Exercise goal -> Your task is to extract every entry that follows word for word while excluding the pictures.

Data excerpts
------------------------------

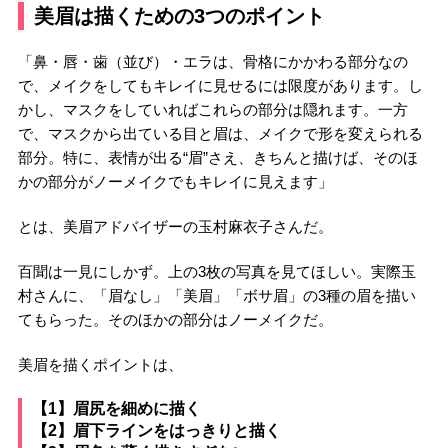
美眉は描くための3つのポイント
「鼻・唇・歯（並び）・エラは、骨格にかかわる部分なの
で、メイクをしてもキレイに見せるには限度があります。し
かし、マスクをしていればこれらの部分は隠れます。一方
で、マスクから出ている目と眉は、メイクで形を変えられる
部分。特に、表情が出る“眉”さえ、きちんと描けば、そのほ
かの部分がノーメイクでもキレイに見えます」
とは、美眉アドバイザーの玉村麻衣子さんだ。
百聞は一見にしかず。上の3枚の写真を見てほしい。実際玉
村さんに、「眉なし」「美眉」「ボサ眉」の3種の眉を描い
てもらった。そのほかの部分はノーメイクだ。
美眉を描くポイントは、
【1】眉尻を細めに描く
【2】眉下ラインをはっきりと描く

------------------------------

Exercise result ->
美眉は描くための3つのポイント
「鼻・唇・歯（並び）・エラは、骨格にかかわる部分なの
で、メイクをしてもキレイに見せるには限度があります。し
かし、マスクをしていればこれらの部分は隠れます。一方
で、マスクから出ている目と眉は、メイクで形を変えられる
部分。特に、表情が出る“眉”さえ、きちんと描けば、そのほ
かの部分がノーメイクでもキレイに見えます」
とは、美眉アドバイザーの玉村麻衣子さんだ。
百聞は一見にしかず。上の3枚の写真を見てほしい。実際玉
村さんに、「眉なし」「美眉」「ボサ眉」の3種の眉を描い
てもらった。そのほかの部分はノーメイクだ。
美眉を描くポイントは、
【1】眉尻を細めに描く
【2】眉下ラインをはっきりと描く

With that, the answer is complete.